Don't Have to be a Computer Genius to...
Use a GIF versus a JPEG!!!
So, you were just getting comfortable using acronyms such as AOL amd WWW. Even HTTP and HTML roll right off the tongue. Think you've really mastered the computer lingo? I thought I had until I decided to create my own webpage. I had to wade through a litany of new terms, such as...FTP, CGI, ASP, XML, SMTP and POP. Just when I thought I'd conquered them all, I realized it was just the beginning. If you really want your website to look professional you have to learn how to use images and if you want to use images you have to understand GIFs and JPEGs. I broke out my Photoshop5.5. and do you know what I discovered?...YOU DON'T HAVE TO BE A COMPUTER GENIUS TO...Use a GIF versus a JPEG!!!
The cardinal rule of web design is to make sure your web pages download quickly. A fast, basic website will win hands-down over a slow, beautiful website every time. Images are often to blame for slow downloads. Before using an image or several images on a page, you will need to "compress" the images so they take up as little file size as possible. In fact, your whole web page, including images should probably not exceed 40k (kilobytes). Two universally used Internet Graphics formats are GIF and JPEG. There are differences between the two worth learning.

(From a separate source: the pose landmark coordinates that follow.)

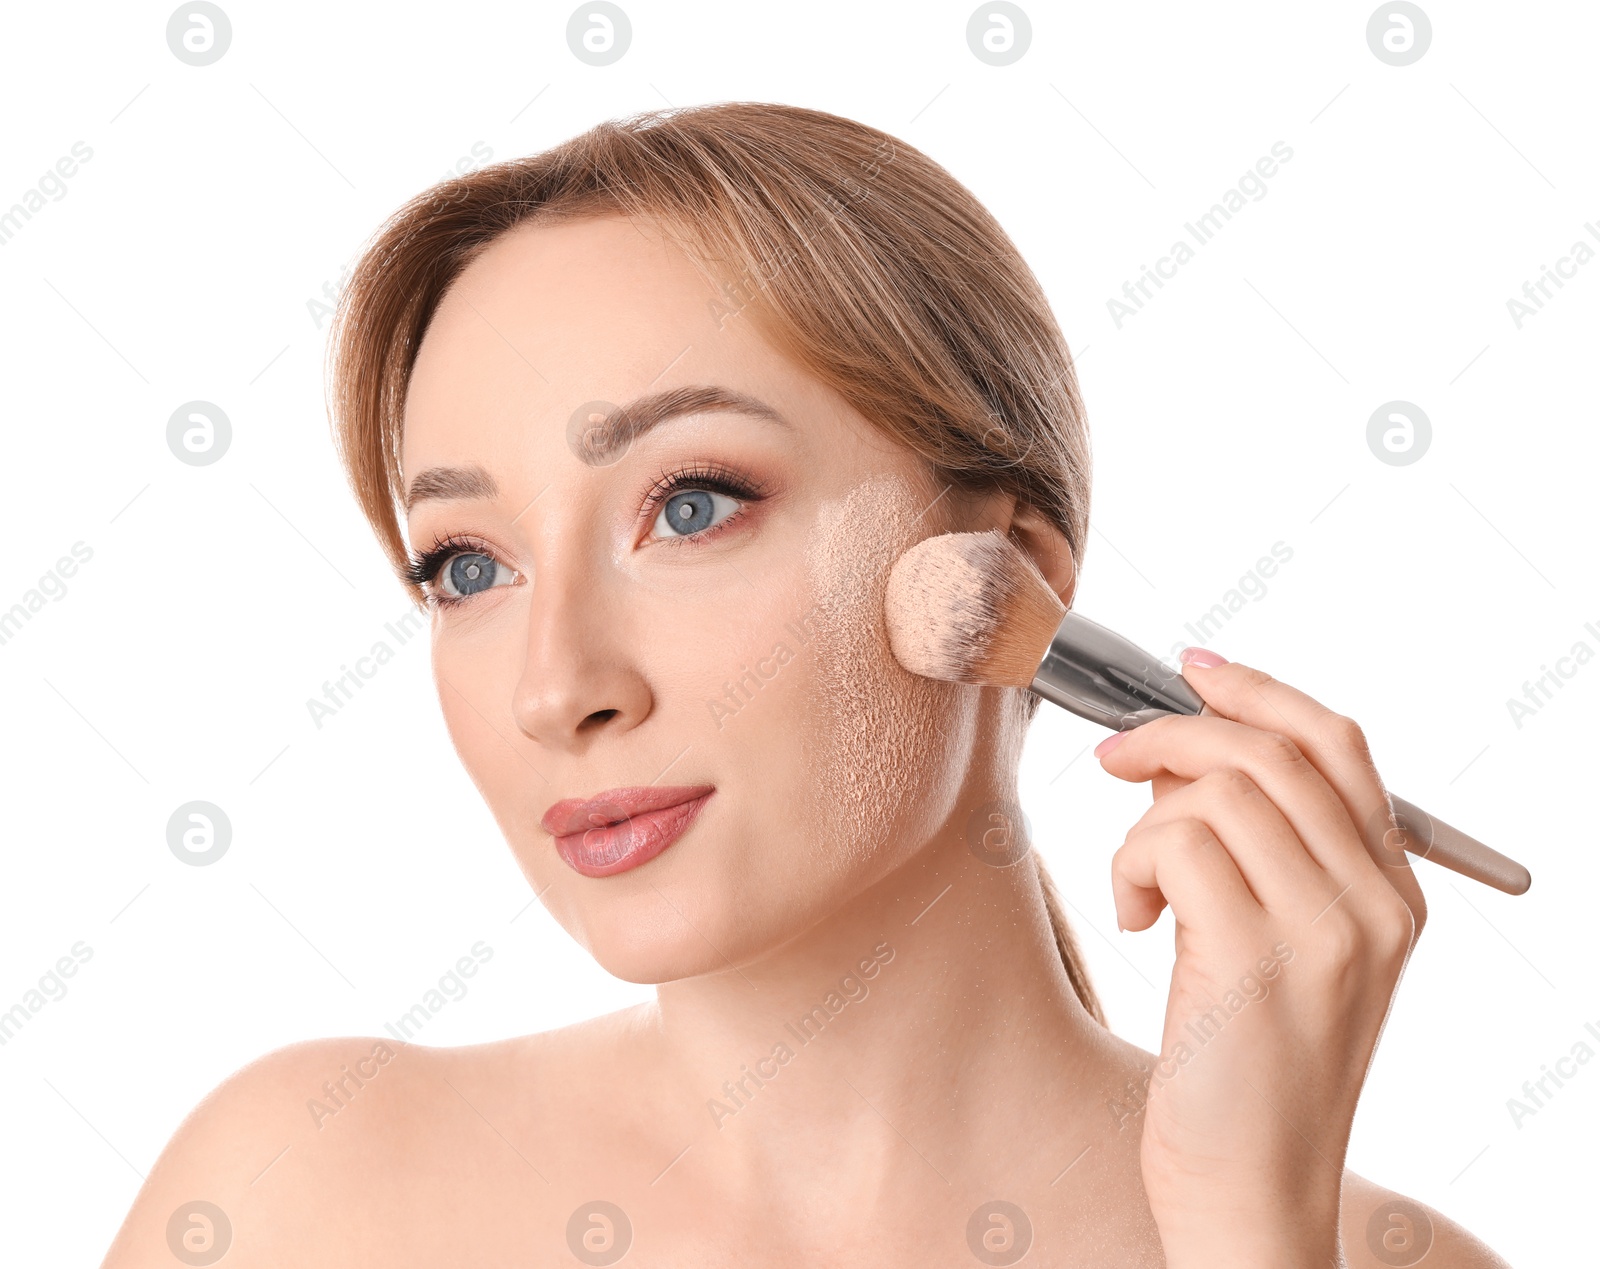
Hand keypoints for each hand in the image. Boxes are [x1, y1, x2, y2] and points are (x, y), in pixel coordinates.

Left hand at [1094, 648, 1424, 1268]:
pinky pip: (1172, 841)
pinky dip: (1130, 863)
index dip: (1257, 691)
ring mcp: (1325, 929)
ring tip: (1140, 888)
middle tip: (1116, 762)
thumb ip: (1263, 852)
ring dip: (1146, 821)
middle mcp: (1375, 903)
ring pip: (1216, 789)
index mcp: (1392, 893)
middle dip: (1172, 736)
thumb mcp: (1280, 947)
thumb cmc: (1245, 1067)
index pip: (1336, 744)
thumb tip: (1182, 754)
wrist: (1250, 1188)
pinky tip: (1135, 918)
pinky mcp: (1256, 957)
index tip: (1192, 668)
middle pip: (1269, 750)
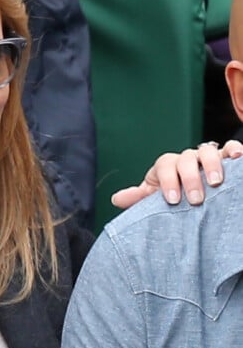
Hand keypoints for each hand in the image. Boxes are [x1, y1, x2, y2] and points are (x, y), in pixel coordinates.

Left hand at [111, 139, 242, 209]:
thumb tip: (116, 199)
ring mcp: (207, 156)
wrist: (192, 192)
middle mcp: (187, 158)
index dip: (167, 181)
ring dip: (213, 164)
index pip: (164, 166)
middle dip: (190, 178)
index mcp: (167, 166)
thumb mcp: (154, 198)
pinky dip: (234, 150)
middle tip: (194, 199)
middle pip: (186, 159)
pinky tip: (238, 158)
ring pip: (208, 151)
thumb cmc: (172, 195)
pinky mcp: (227, 157)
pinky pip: (231, 148)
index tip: (171, 199)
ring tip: (216, 182)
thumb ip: (138, 198)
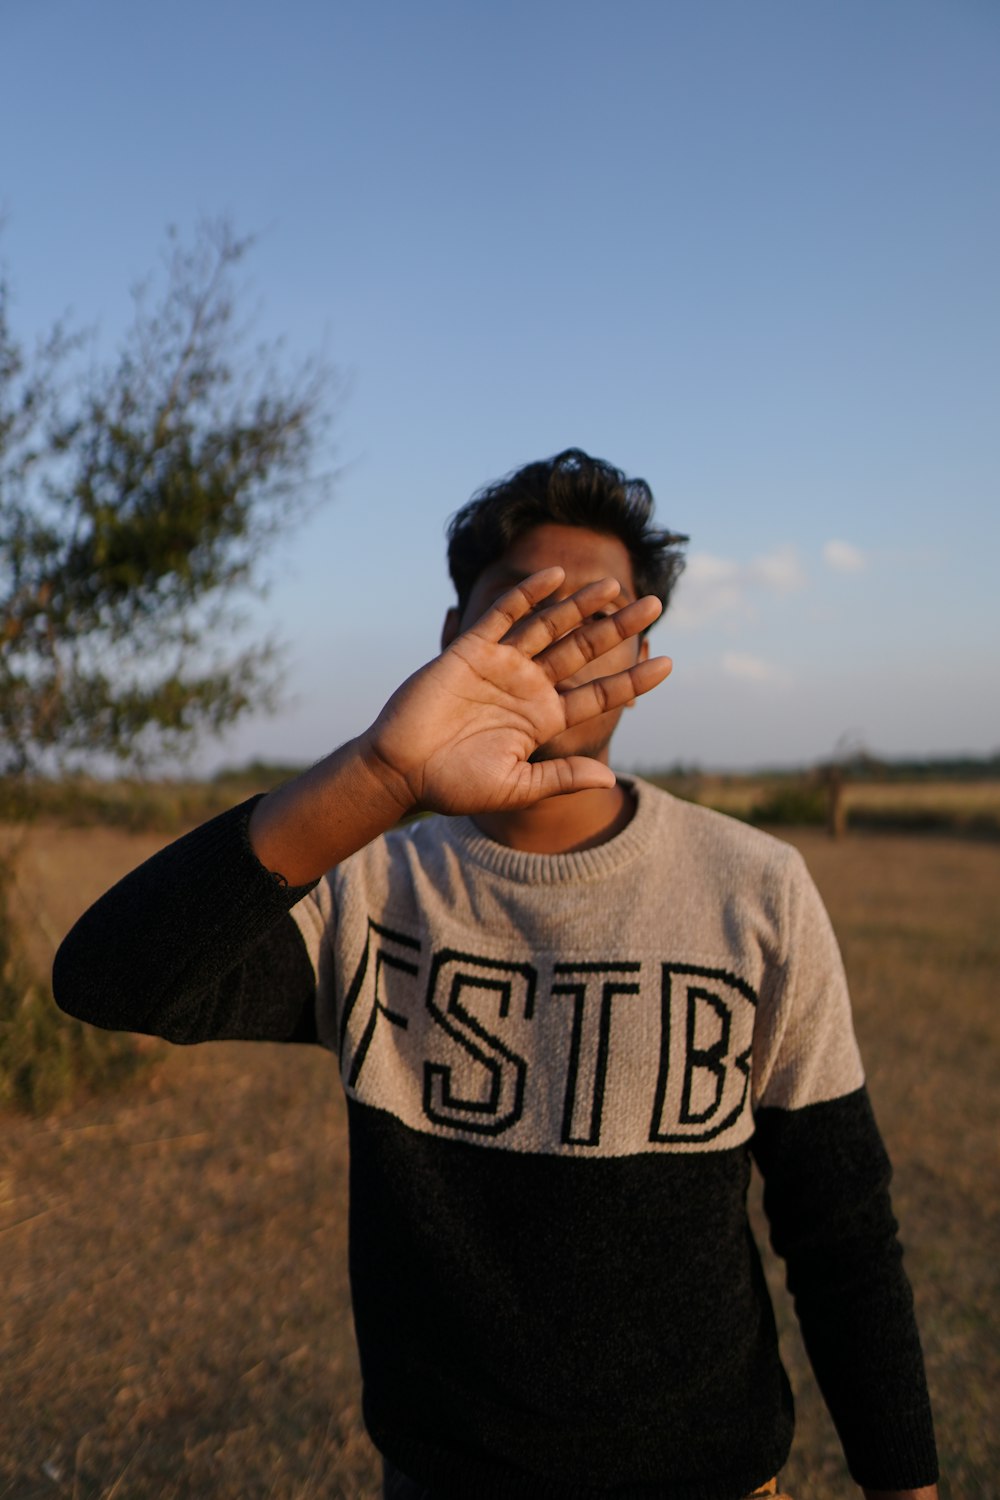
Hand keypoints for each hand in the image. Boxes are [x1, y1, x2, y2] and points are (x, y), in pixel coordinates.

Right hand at [360, 566, 671, 815]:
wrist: (401, 770)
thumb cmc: (454, 785)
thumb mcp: (516, 787)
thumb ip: (561, 778)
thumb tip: (609, 782)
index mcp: (544, 720)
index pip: (599, 694)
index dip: (632, 678)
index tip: (667, 663)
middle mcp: (529, 688)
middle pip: (584, 650)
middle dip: (619, 627)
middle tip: (656, 605)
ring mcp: (502, 665)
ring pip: (550, 626)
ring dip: (582, 605)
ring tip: (615, 586)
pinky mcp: (471, 650)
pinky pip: (505, 615)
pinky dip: (529, 595)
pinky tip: (557, 576)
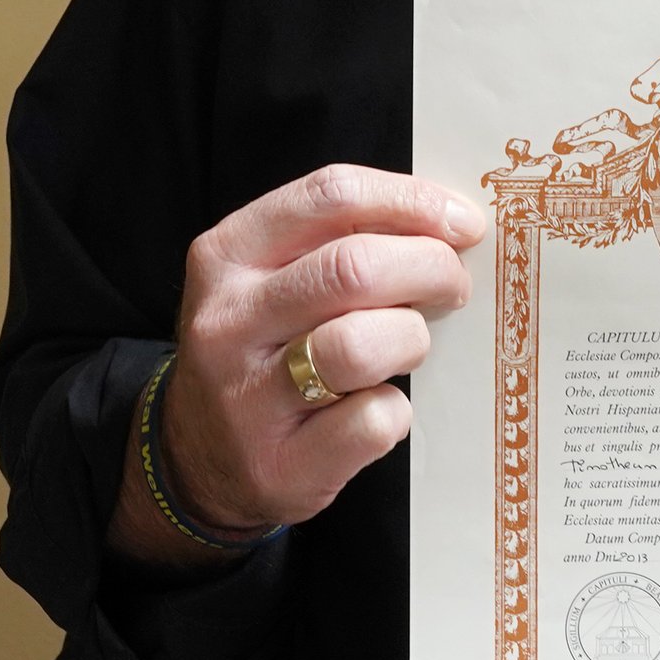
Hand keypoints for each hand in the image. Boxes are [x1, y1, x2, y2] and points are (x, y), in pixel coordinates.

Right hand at [107, 163, 484, 558]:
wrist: (197, 459)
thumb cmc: (261, 351)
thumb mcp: (271, 279)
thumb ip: (340, 241)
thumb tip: (449, 223)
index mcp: (228, 255)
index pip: (331, 196)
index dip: (411, 201)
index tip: (462, 222)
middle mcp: (228, 320)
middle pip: (354, 267)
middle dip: (431, 267)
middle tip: (454, 285)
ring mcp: (248, 397)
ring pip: (361, 344)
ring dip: (411, 339)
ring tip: (409, 345)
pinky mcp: (280, 464)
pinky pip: (371, 420)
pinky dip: (395, 412)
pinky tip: (377, 408)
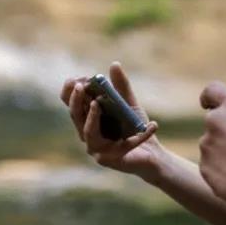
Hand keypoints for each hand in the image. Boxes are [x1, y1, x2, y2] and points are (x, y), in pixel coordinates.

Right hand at [60, 62, 161, 182]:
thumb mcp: (129, 104)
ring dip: (91, 117)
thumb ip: (121, 87)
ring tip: (97, 103)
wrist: (151, 154)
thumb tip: (114, 64)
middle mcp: (88, 134)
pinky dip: (140, 135)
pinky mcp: (109, 160)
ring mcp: (96, 148)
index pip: (73, 105)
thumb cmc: (135, 128)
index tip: (77, 79)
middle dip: (76, 100)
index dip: (71, 92)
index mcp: (89, 119)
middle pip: (75, 116)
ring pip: (88, 131)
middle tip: (80, 86)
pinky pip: (122, 146)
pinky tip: (153, 125)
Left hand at [198, 81, 225, 203]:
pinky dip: (221, 172)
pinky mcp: (204, 167)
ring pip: (211, 147)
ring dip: (223, 155)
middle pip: (213, 123)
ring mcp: (207, 144)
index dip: (209, 99)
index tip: (208, 105)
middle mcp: (216, 119)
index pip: (212, 90)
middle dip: (223, 133)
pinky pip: (210, 167)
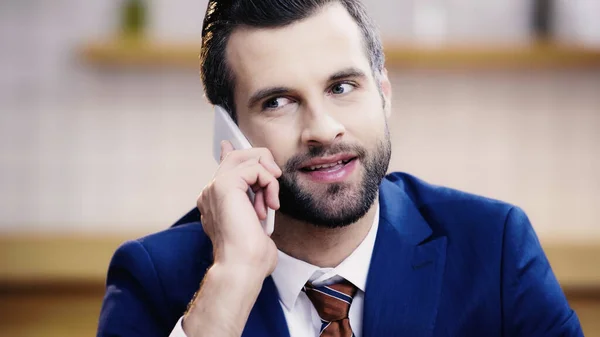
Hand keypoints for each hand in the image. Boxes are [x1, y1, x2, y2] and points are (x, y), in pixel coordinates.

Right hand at [197, 141, 281, 276]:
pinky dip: (270, 184)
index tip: (229, 144)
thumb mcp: (256, 226)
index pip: (223, 168)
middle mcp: (211, 191)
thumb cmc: (250, 255)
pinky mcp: (225, 184)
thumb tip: (264, 194)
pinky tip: (269, 204)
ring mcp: (215, 186)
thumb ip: (256, 205)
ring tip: (269, 204)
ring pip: (247, 156)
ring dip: (268, 178)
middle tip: (272, 192)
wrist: (242, 266)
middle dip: (263, 165)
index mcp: (215, 200)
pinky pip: (256, 168)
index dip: (230, 153)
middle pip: (237, 155)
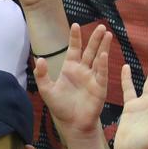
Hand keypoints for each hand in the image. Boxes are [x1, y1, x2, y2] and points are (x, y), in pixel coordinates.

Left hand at [35, 23, 110, 139]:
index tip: (76, 24)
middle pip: (90, 51)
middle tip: (101, 25)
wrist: (72, 123)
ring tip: (107, 34)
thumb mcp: (46, 90)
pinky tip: (104, 54)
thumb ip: (42, 75)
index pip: (74, 49)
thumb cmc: (60, 107)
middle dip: (95, 38)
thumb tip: (40, 59)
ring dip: (103, 47)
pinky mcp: (99, 87)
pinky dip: (102, 64)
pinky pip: (102, 73)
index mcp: (70, 68)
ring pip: (99, 58)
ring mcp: (92, 78)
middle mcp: (83, 70)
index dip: (75, 38)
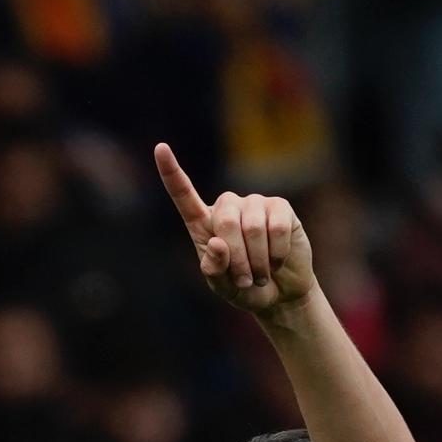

GIF: GIF stands for Graphics Interchange Format, and is pronounced with a hard "g" as in "gh-i-f" (though some people pronounce it with a soft "g" as in "j-i-f." That distinction could warrant an article of its own!) A GIF is a "lossless" format which means the program that creates a GIF compresses the original image so that it does not lose any data. A GIF uses a simple substitution method of compression, which, to mere mortals, means that a flat colored image (with lots of repetition) will compress better than a more complex, non-repetitive image. The bottom line is that large areas of pixels that are all exactly the same color are compressed very efficiently by GIF.
JPEG stands for Joint Photographic Experts Group, the original name of the committee
that wrote the standard, and is pronounced "jay-peg." JPEG is a "lossy"
format which means that the decompressed image isn't quite the same as the original.
Basically, a JPEG saves space by throwing away parts of the image. A JPEG achieves
much greater compression than is possible with "lossless" methods
like a GIF. JPEG is designed to be read by the inexact human eye. Thus, JPEG
is intended for compressing images that will be looked at by humans, not machines.
Small errors introduced by JPEG are virtually undetectable by the naked eye.
NOTE: The human eye is more sensitive to brightness (gray scale data) variations
than to hue variations. JPEGs can compress the hue variations more.
The degree of "lossiness" can be varied by adjusting compression parameters. This means that you can trade off file size for image quality. You can make "extremely" small files if you don't mind poor quality and conversely, if you aren't happy with the output quality, you can lessen the compression settings to increase the output quality.